In some studies, there may be evidence that muscle tissue within myoblast implant sites is morphologically similar to cardiac muscle (8). Several investigators have reported that transplanted myoblasts become connected by intercalated disks and/or have single, centrally located nuclei (6, 32), which are characteristic of mature cardiomyocytes. This implies that the implanted myoblasts may undergo phenotypic changes in vivo, such that they begin to resemble cardiomyocytes. However, any potential triggers for myoblast differentiation into a cardiac-like phenotype, if this indeed occurs, remain unclear.

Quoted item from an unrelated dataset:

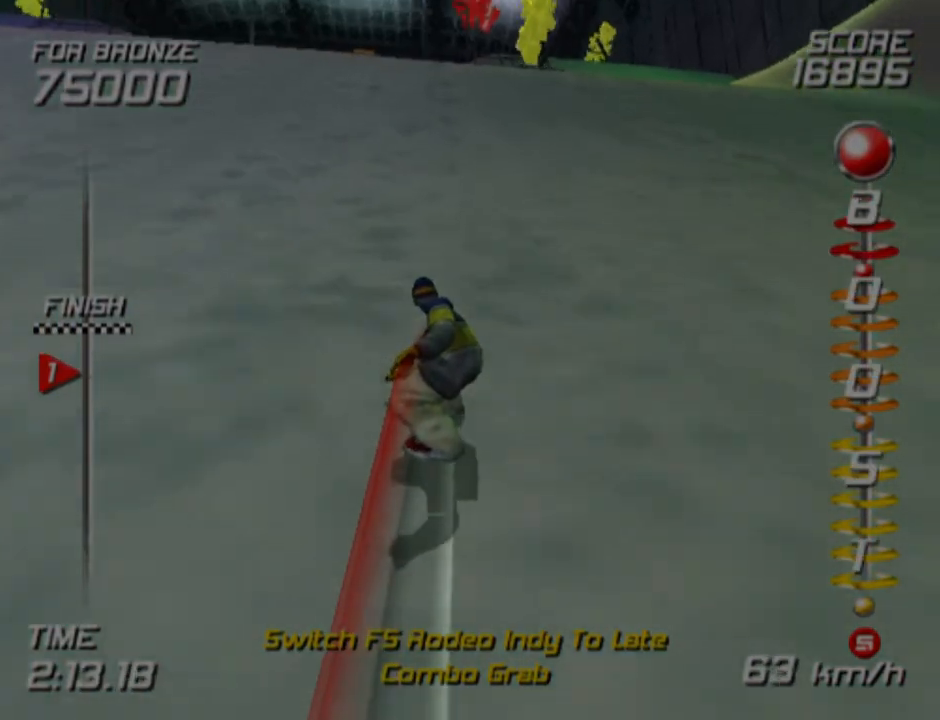
{"buttons": ["CROSS", "SQUARE", "DPAD_DOWN", "DPAD_RIGHT"], "left_stick": "center", "right_stick": "center", "events": []}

Cultured myoblasts that are transplanted into injured myocardium are exposed to multiple new environmental cues. They are transferred from a two-dimensional (2-D) culture environment to a 3-dimensional (3-D) in vivo environment. Transplanted myoblasts are also exposed to electrical, chemical, and physical contractile stimuli that are unique to the myocardium. We hypothesized that identifiable aspects of the cardiac milieu may contribute to the growth and development of implanted myoblasts in vivo. To test this hypothesis, we designed a novel in vitro system to mimic some aspects of the electrical and biochemical environment of native myocardium. This culture system was designed to enable separation of the 3-D, electrical and biochemical signals that may be involved in myoblast proliferation and plasticity. By growing skeletal myoblasts in this environment, we demonstrate that myocardium-like electrical activity triggers myoblast proliferation in vitro and that this response is mediated by L-type calcium channels, because blockade of these channels with verapamil abolishes the effect. In the future, such a culture system may prove useful for the directed differentiation of precursor cells into cardiac-like cells for cell transplantation and cardiomyoplasty. Furthermore, this system may provide an environment in which we can begin to examine the role of specific agents in myoblast proliferation and plasticity.
MATERIALS AND METHODS
Myocardial culture device.
A device was fabricated to grow skeletal myoblasts in a cardiac-like milieu (Figs. 1 and 2). Chambers (4.0 × 1.5 × 2.0 cm; Nunc) were fitted with biocompatible polyglycolic acid (PGA) mesh scaffolding (Albany International, Mansfield, MA) to allow myoblast culture in 3-D (Fig. 1).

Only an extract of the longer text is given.